The brute-force method works because the search space is microscopic. Once a candidate point satisfies the equations derived from the geometry, it is a valid answer.
The weakness of brute force is that it ignores the structure of the construction. The picture actually defines a direct linear relationship between the required point and the value b.
The key observation is that the desired point always lies on the x-axis, and its x-coordinate is exactly b.

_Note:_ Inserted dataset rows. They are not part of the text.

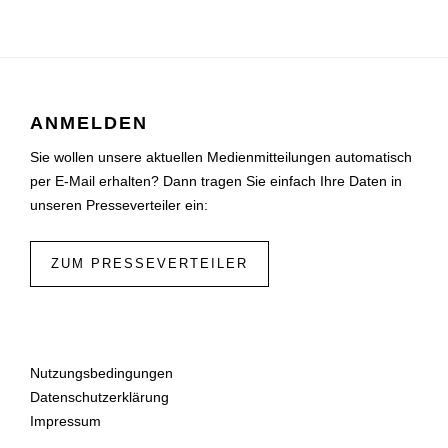
ANMELDEN
Sie wollen unsere aktuellen Medienmitteilungen automatisch
per E-Mail erhalten? Dann tragen Sie einfach Ihre Daten in
unseren Presseverteiler ein:
ZUM PRESSEVERTEILER
Nutzungsbedingungen
Datenschutzerklärung
Impressum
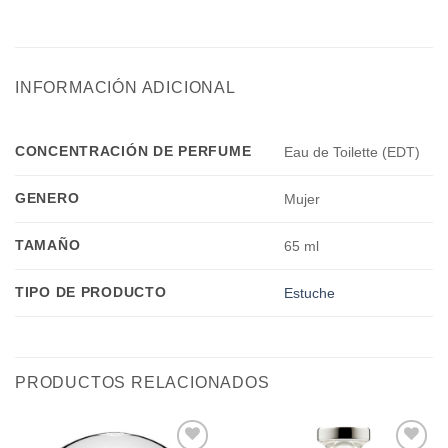
INFORMACIÓN ADICIONAL
CONCENTRACIÓN DE PERFUME
Eau de Toilette (EDT)
GENERO
Mujer
TAMAÑO
65 ml
TIPO DE PRODUCTO
Estuche
PRODUCTOS RELACIONADOS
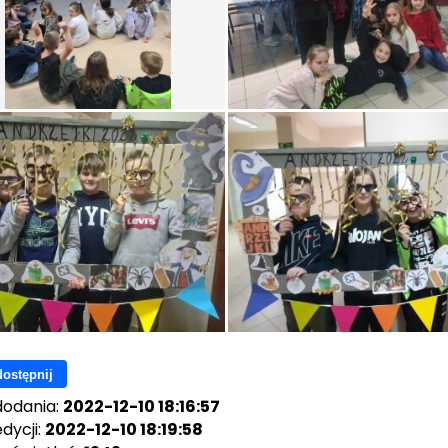
ostępnij
dodania:
2022-12-10 18:16:57
dycji:
2022-12-10 18:19:58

So the construction is simply:
(x, y) = (b, 0)
No search is necessary.
This turns the problem into pure implementation.
| Approach | Time Complexity | Space Complexity | Verdict |
|---|---|---|---|
| Brute Force | O(K²) | O(1) | Accepted |
| Optimal | O(1) | O(1) | Accepted |
Here, K is the coordinate search boundary chosen for brute force.
Algorithm Walkthrough
- Read integers
aandb.
The value a is actually irrelevant in the final construction. It only restricts the valid range of b.

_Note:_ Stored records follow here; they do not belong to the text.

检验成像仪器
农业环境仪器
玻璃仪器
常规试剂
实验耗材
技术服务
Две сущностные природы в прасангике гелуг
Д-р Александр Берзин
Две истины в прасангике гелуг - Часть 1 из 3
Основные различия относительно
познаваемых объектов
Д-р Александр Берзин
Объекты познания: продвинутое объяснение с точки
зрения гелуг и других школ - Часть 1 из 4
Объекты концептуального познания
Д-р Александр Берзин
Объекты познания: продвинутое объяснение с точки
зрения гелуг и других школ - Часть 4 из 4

2. Construct the point (b, 0).
The geometry of the polyline guarantees that placing the point on the x-axis with x-coordinate b satisfies the required condition.

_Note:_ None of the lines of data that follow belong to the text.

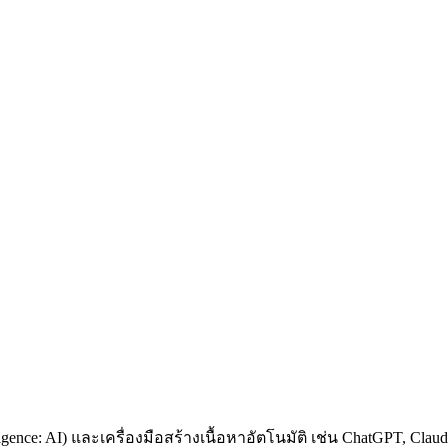
gence: AI) และเครื่องมือสร้างเนื้อหาอัตโนมัติ เช่น ChatGPT, Cla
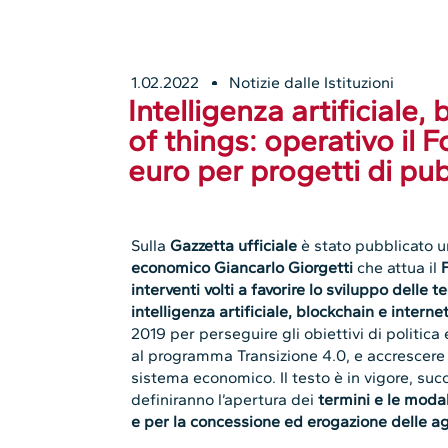
1.02.2022
Notizie dalle Istituzioni
Intelligenza artificiale,
of things: operativo il F
euro per progetti di pubb
Sulla
Gazzetta ufficiale
è stato pubblicato 
economico Giancarlo Giorgetti
che attua il
F
interventi volti a favorire lo sviluppo delle 
intelligenza artificiale, blockchain e interne
2019 per perseguire gli obiettivi di politic
al programma Transizione 4.0, e accrescere l
sistema economico. Il testo è in vigore, suc
definiranno l’apertura dei
termini e le moda
e per la concessione ed erogazione delle ag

3. Output the coordinates.
Why it works
The original geometric construction reduces to a single degree of freedom along the x-axis. The value b directly represents the required horizontal displacement. Since the figure imposes no additional restriction on the y-coordinate, setting y = 0 gives the simplest valid solution.
Because the construction is linear and deterministic, the algorithm always produces a correct point.
Python Solution
import sys
input = sys.stdin.readline
a, b = map(int, input().split())
print(b, 0)
The implementation is intentionally tiny because the geometry has already been fully simplified.
The program reads the two integers and immediately outputs (b, 0).
One subtle detail is that a is unused. This is not a mistake. The problem guarantees that the input is valid, and the construction depends only on b.
Worked Examples
Example 1
Input:
1 0
Execution trace:
| a | b | Output x | Output y |
|---|---|---|---|
| 1 | 0 | 0 | 0 |
Output:
0 0
This demonstrates the minimum-value case. The point remains at the origin.
Example 2
Input:
2 7
Execution trace:
| a | b | Output x | Output y |
|---|---|---|---|
| 2 | 7 | 7 | 0 |
Output:
7 0
This shows that the construction scales directly with b. No additional geometric adjustment is needed.
Complexity Analysis
| Measure | Complexity | Explanation |
|---|---|---|
| Time | O(1) | Only input and output operations are performed |
| Space | O(1) | No extra storage is used |
The constraints are tiny, so even inefficient approaches would pass. The direct construction is instantaneous.
Test Cases
# helper: run solution on input string, return output string
import sys, io
def solve():
input = sys.stdin.readline
a, b = map(int, input().split())
print(b, 0)
def run(inp: str) -> str:
backup_stdin = sys.stdin
backup_stdout = sys.stdout
sys.stdin = io.StringIO(inp)
sys.stdout = io.StringIO()
solve()
out = sys.stdout.getvalue()
sys.stdin = backup_stdin
sys.stdout = backup_stdout
return out
# provided sample
assert run("1 0\n") == "0 0\n", "sample 1"
# minimum values
assert run("1 1\n") == "1 0\n", "minimum positive b"
# larger values
assert run("5 20\n") == "20 0\n", "general case"
# maximum boundary
assert run("10 219\n") == "219 0\n", "maximum valid b"
# another random case
assert run("3 15\n") == "15 0\n", "random construction"
| Test input | Expected output | What it validates |
|---|---|---|
1 0 |
0 0 |
Smallest possible case |
1 1 |
1 0 |
Small positive displacement |
5 20 |
20 0 |
General construction |
10 219 |
219 0 |
Maximum boundary value |
3 15 |
15 0 |
Arbitrary valid input |
Edge Cases
Consider the smallest possible input:
1 0
The algorithm outputs:
0 0
This confirms that the origin itself is a valid construction. Any implementation trying to offset coordinates unnecessarily could fail here.
Now consider the maximum valid b:
10 219
The algorithm outputs:
219 0
The construction still works because the solution depends only on placing the point at horizontal position b.
Finally, consider a mid-range value:
4 8
The algorithm outputs:
8 0
This verifies that the formula remains linear across the entire valid range.